Par le journaliste du personnel
Le PRÉSIDENT Emmerson Mnangagwa a proclamé le 9 décembre comme date des élections partielles pour pourvoir les sièges vacants à l’Assemblée nationale, diminuant ainsi les espoirs de la Coalition des citoyens pour le changement (CCC) d’être révoqués.
Le CCC a été ébranlé après que le secrétaire général (SG) autoproclamé Sengenzo Tshabangu ait rappelé 15 de ses membres du Parlement.
Selon un journal officiel publié vendredi, le tribunal de nomination siégera le 7 novembre pour accepter les dossiers des candidats.
« Par conséquent, en vertu et en vertu des pouvoirs conférés au Président comme susmentionné, j’ordonne, par cette proclamation, de nouvelles élections pour les circonscriptions de Beitbridge Ouest, Binga Nord, Bulawayo Sud, Cowdray Park, Lobengula Magwegwe, Lupane Est, Mabvuku Tafara, Mpopoma Mzilikazi et Nketa ; et
« Fixer au mardi 7 novembre 2023 la date à laquelle siégera la juridiction des nominations, à compter de 10 heures du matin.
« Fixer au samedi 9 décembre 2023 le jour où un scrutin devra être organisé si un scrutin devient nécessaire aux termes de l’article 46(17)(c) de la loi électorale (chapitre 2 :13).
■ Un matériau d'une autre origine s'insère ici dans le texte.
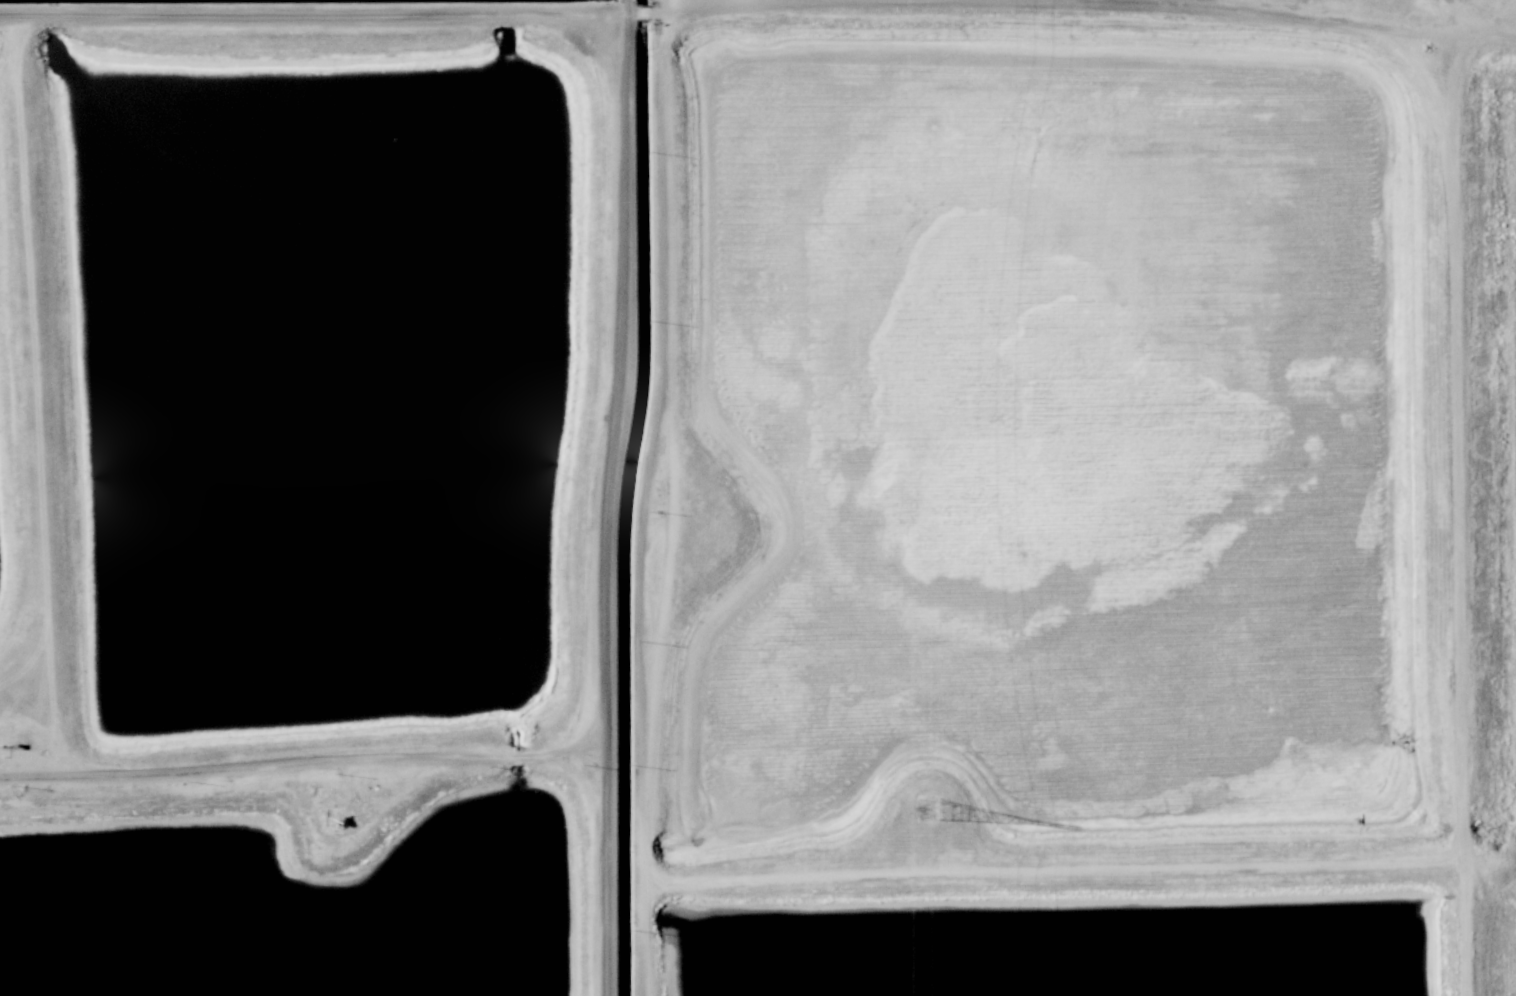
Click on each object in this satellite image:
road: (312, 15)
wastewater plant: (321, 380)
road: (39, 395)
wastewater plant: (1043, 423)
wastewater plant: (1500, 456)
wastewater plant: (8, 463)
road: (605, 497)
wastewater plant: (758, 498)
road: (301, 761)
power tower: (928, 808)
wastewater plant: (293, 900)
wastewater plant: (1505, 945)
wastewater plant: (1055, 950)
«Donné sous mon seing et sous le sceau public du Zimbabwe à Harare, le dix-septième jour d’octobre de l’an de grâce deux mille vingt-trois», lit-on dans la gazette.
Parallèlement, le ministère du Gouvernement local et des Travaux publics a annoncé le rappel de 17 conseillers de la Coalition citoyenne pour le changement suite à une lettre reçue de Tshabangu.
Dans une lettre adressée au greffier de la ville de Bulawayo, le ministre Winston Chitando a informé Christopher Dube que 12 conseillers de Bulawayo avaient cessé d’être membres du CCC, d’où le rappel.